The study provides the first biomarker-based evidence that a mother's exposure to insecticides is associated with autism.
The researchers also tested the blood samples for another banned chemical PCB, but no links were found to autism.
Potential Reasons Behind The Association
There is still a lack of clear reason behind DDT's significant impact on autism. However, the study's lead researcher Alan Brown, a psychiatrist and epidemiologist at Columbia University, offers two potential explanations, according to Nature. One is DDT's known effect of low birth weight and premature birth, both of which are related to autism.
The chemical also binds to proteins known as androgen receptors, which has been shown in rodent studies to interfere with fetal brain development.
Still, Brown says the overall risk of autism remains low, even in children whose mothers were found with higher concentrations of DDE.
While the findings were significant, the authors also stress that the study does not prove that DDT directly causes autism. It may simply be a single contributor in a myriad of factors that lead to the disorder.

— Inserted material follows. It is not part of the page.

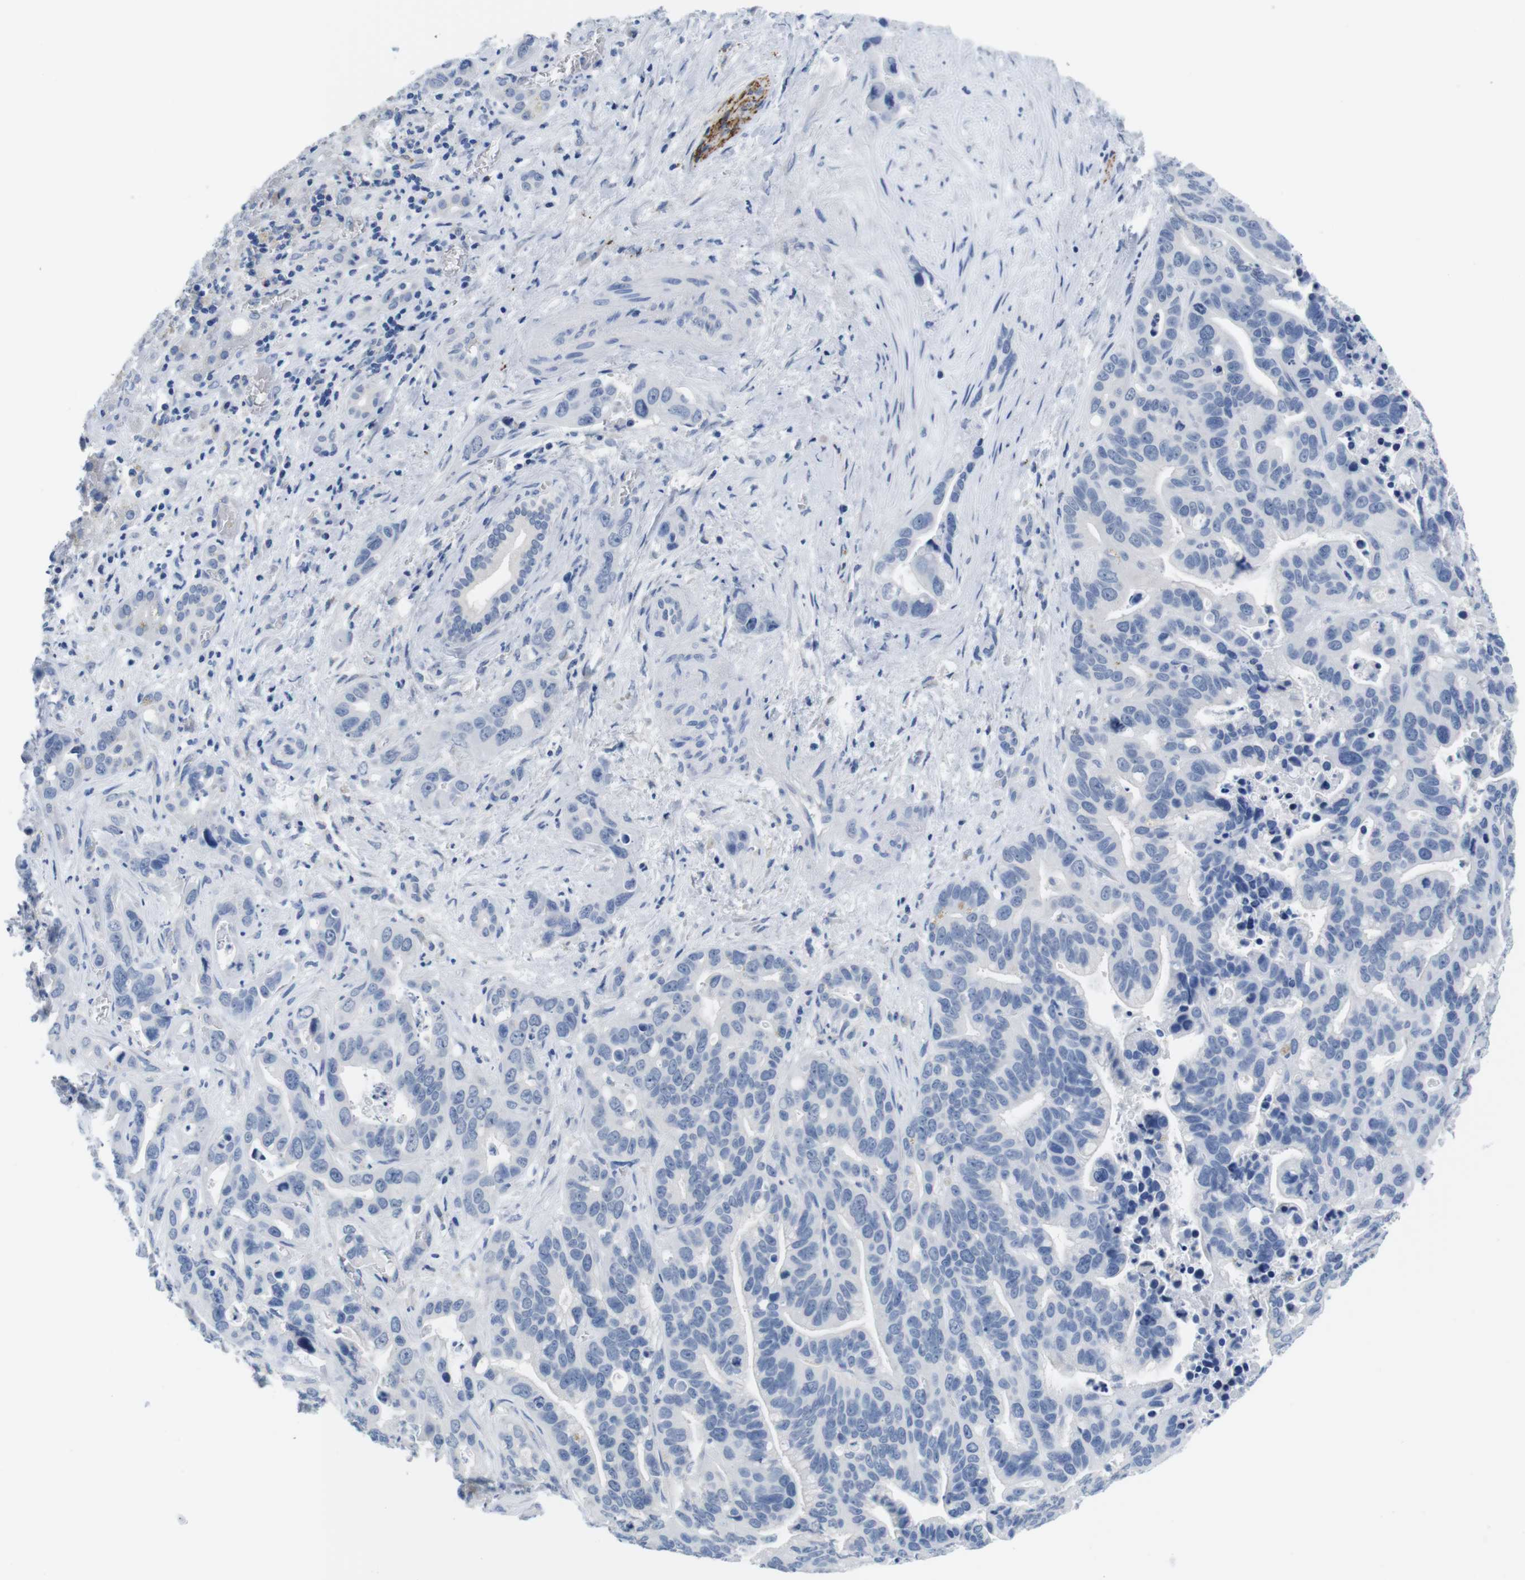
{"staining": {"intensity": "negative", "quantity": "none", "location": "none"}, "tissue": "liver cancer", "cell_type": "Tumor cells", "image_type": "cancer", "snomed": [{"axis": "morphology", "description": "Cholangiocarcinoma"}, {"axis": "topography", "description": "Liver"}], "caption": "A high-resolution photomicrograph shows immunohistochemistry (IHC) staining of liver cancer, which shows no significant expression in tumor cells.", "gene": "MAP6", "patient": {"sex": "female", "age": 65}}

"Very likely, you need other predisposing factors [for autism] in addition to [DDE]," Brown explains to Live Science. "I don't think moms should be going out and getting tested for these things."
DDT In The Environment
DDT has been banned for a few decades in many countries, but it's still occasionally used in Africa to keep mosquito populations down.
It is also a chemical that breaks down extremely slowly, so DDT is still lingering in the soil and water today.